What you have to do
Reproduce every one of the entries below word for word, leaving out the picture markers.

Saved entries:

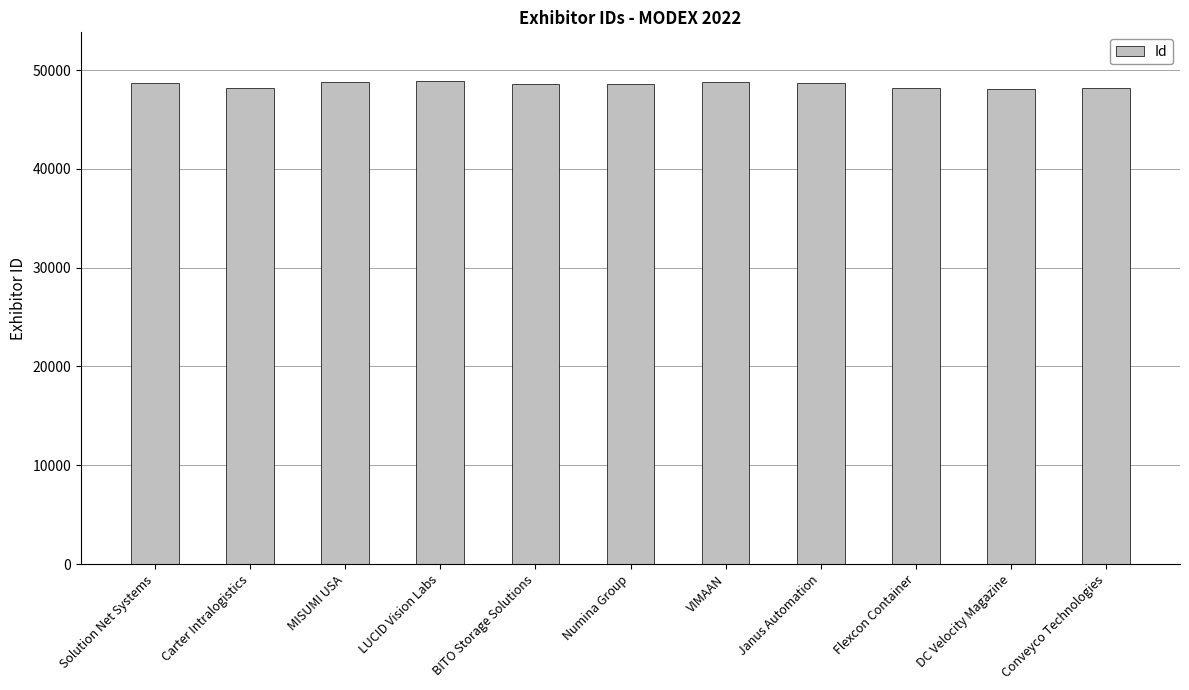

Approximately how many times larger is the value at Janus Automation compared to Flexcon Container?

1.0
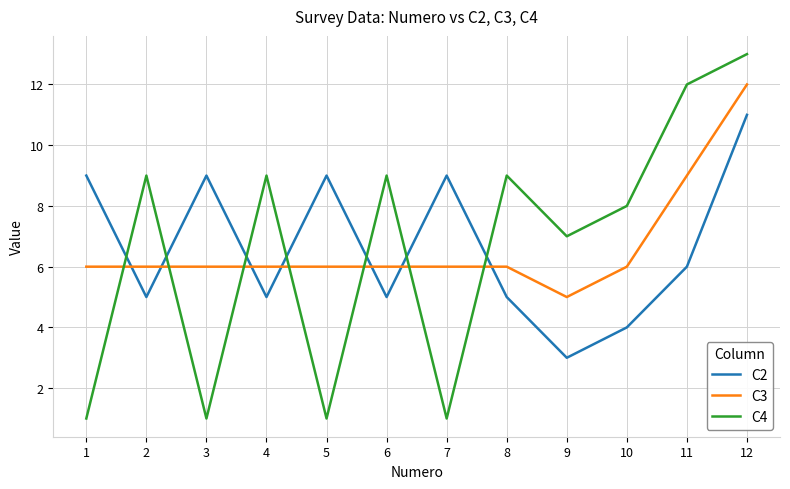

What is the difference between the second highest and minimum values in the C3 series?

4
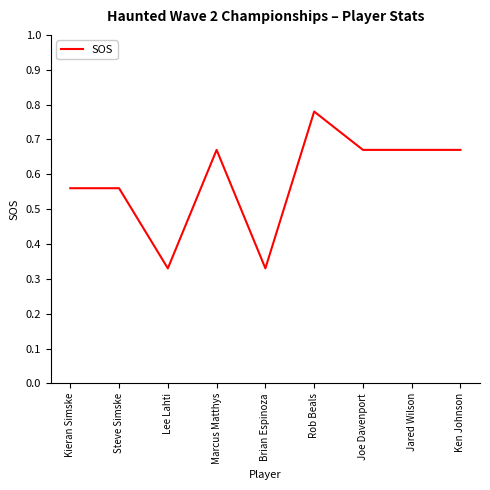

At which category does the chart reach its peak across all series?

Rob Beals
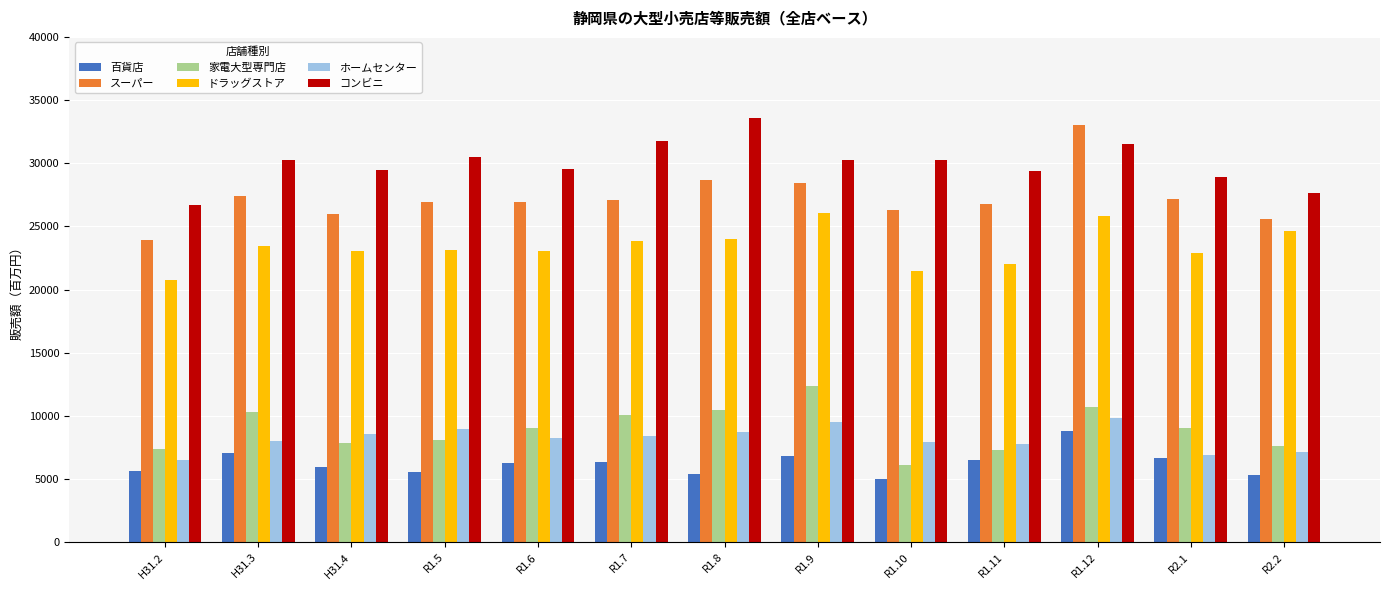

What is the label of the 8th bar from the right?

R1.7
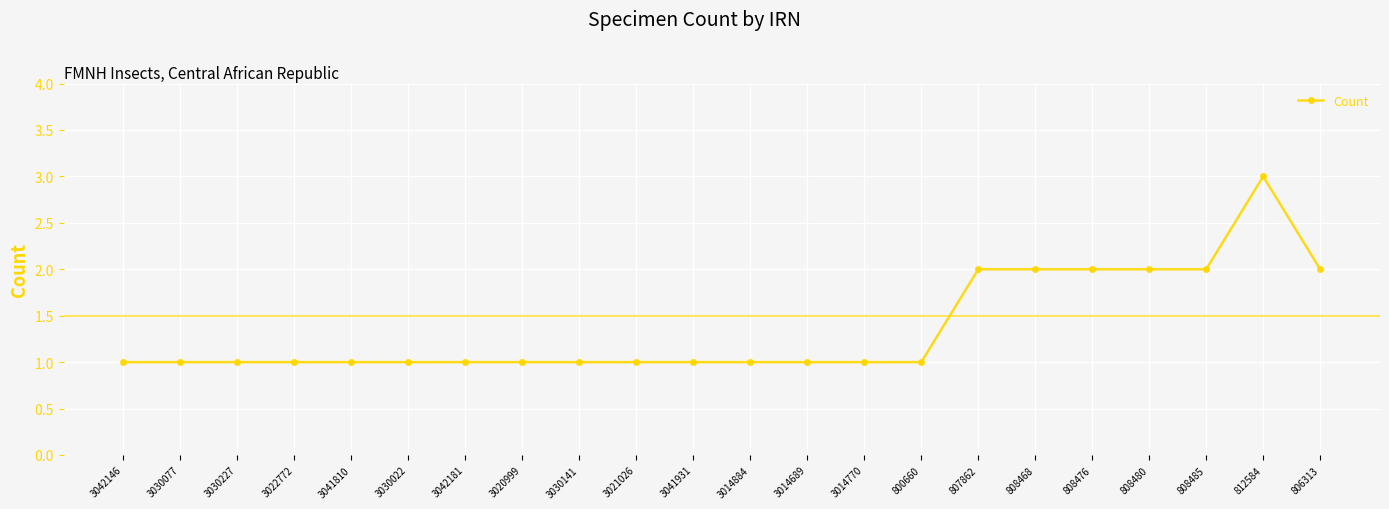

True or false: the data has more than 0 interior local peaks.

True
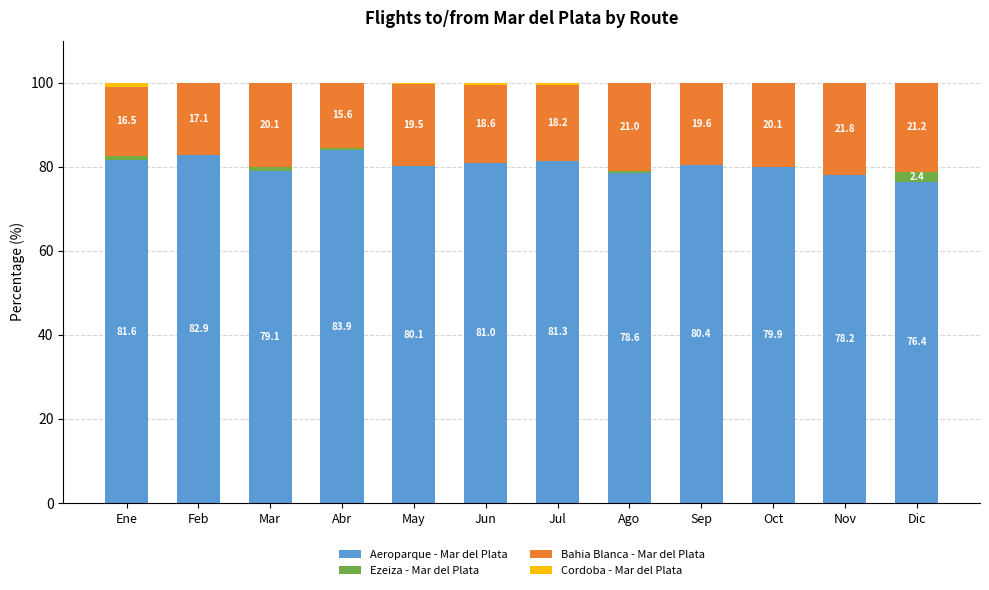

True or false: Aeroparque - Mar del Plata has a value of 33.2 at May.

False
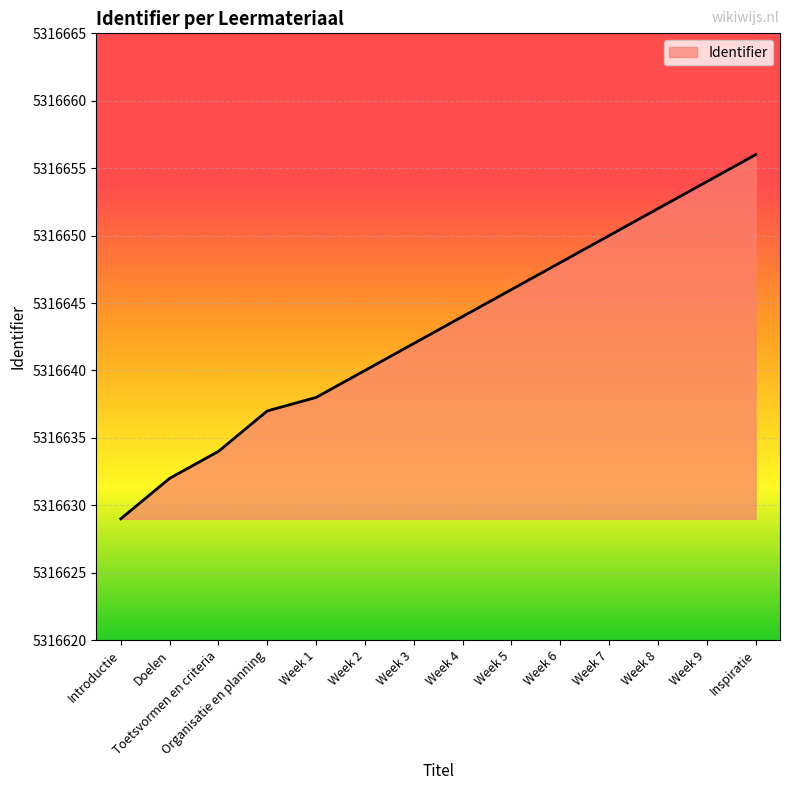

True or false: there are more than 2 points higher than both neighbors.

False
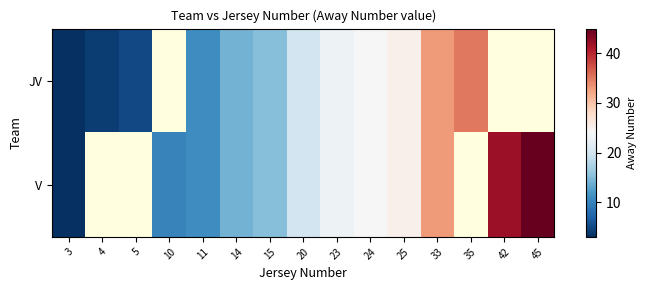

At how many categories does at least one series exceed 28?

4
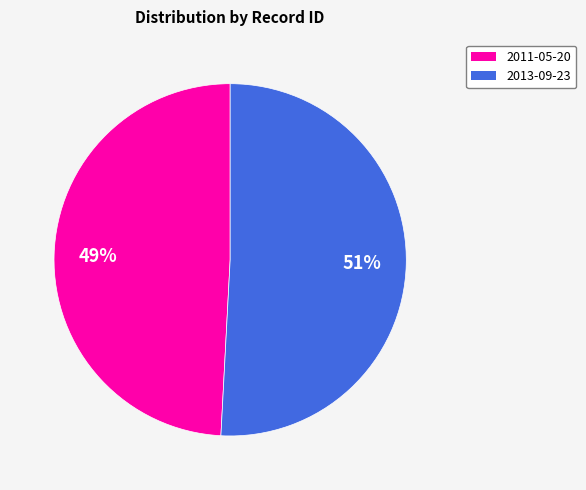

Which category has the biggest portion of the pie?

2013-09-23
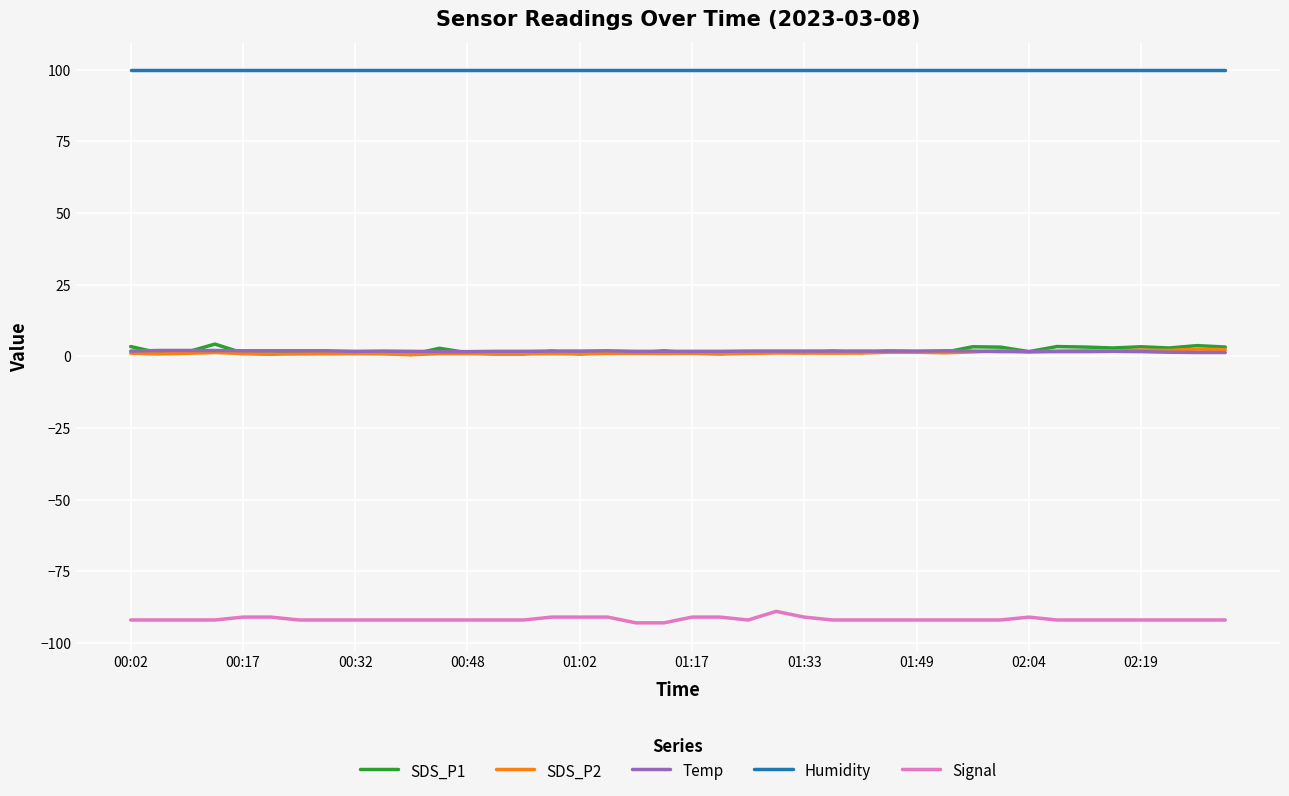

How many series are shown in this chart?

5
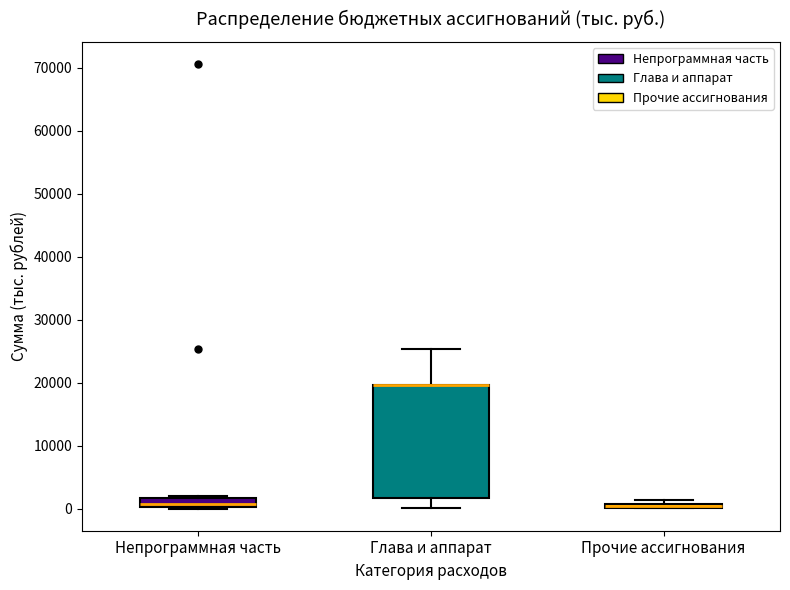

Where is the lower edge of the box for Непрограммная часть on the y-axis? The values are not printed on the chart, so give them approximately, as read against the axis.

0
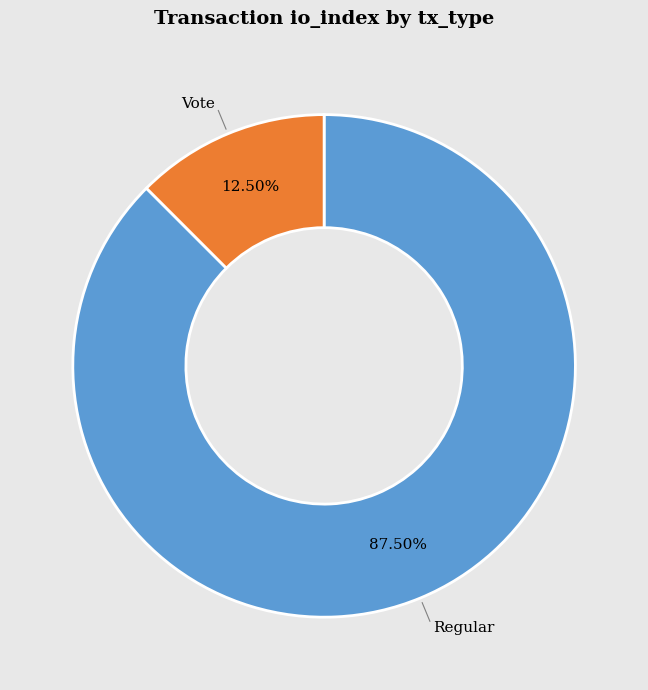

Does any single category account for the majority?

Yes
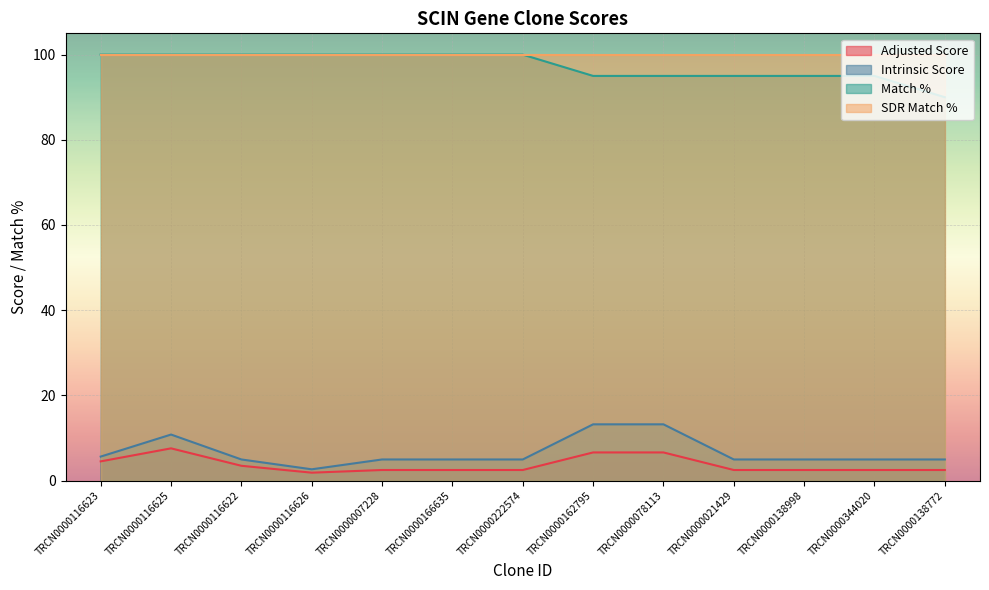

List the labels in order of Match % value, largest first.

TRCN0000116623, TRCN0000116625, TRCN0000116622, TRCN0000116626, TRCN0000007228, TRCN0000166635, TRCN0000222574, TRCN0000162795, TRCN0000078113, TRCN0000021429, TRCN0000138998, TRCN0000344020, TRCN0000138772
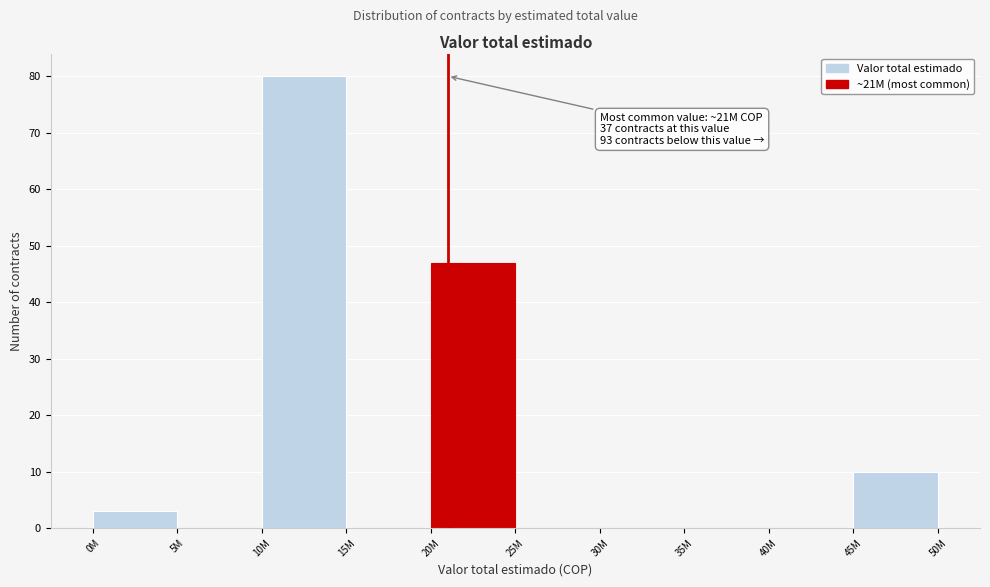

Reading right to left, list all the values displayed in this chart.

45M=10	40M=0	35M=0	30M=0	25M=0	20M=47	15M=0	10M=80	5M=0	0M=3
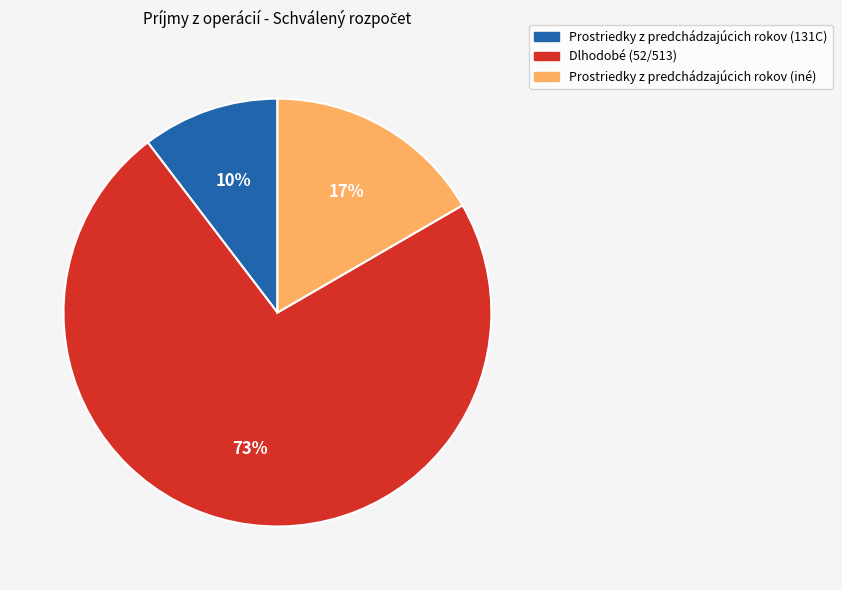

How many segments does this pie chart have?

3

Written solution
Approximately how many times larger is the value at Janus Automation compared to Flexcon Container?

1.0

What is the difference between the second highest and minimum values in the C3 series?

4

At which category does the chart reach its peak across all series?

Rob Beals

What is the label of the 8th bar from the right?

R1.7

True or false: the data has more than 0 interior local peaks.

True

True or false: Aeroparque - Mar del Plata has a value of 33.2 at May.

False

True or false: there are more than 2 points higher than both neighbors.

False

At how many categories does at least one series exceed 28?

4

Which category has the biggest portion of the pie?

2013-09-23

How many series are shown in this chart?

5

Where is the lower edge of the box for Непрограммная часть on the y-axis? The values are not printed on the chart, so give them approximately, as read against the axis.

0

Does any single category account for the majority?

Yes

List the labels in order of Match % value, largest first.

TRCN0000116623, TRCN0000116625, TRCN0000116622, TRCN0000116626, TRCN0000007228, TRCN0000166635, TRCN0000222574, TRCN0000162795, TRCN0000078113, TRCN0000021429, TRCN0000138998, TRCN0000344020, TRCN0000138772

Reading right to left, list all the values displayed in this chart.

45M=10	40M=0	35M=0	30M=0	25M=0	20M=47	15M=0	10M=80	5M=0	0M=3

How many segments does this pie chart have?

3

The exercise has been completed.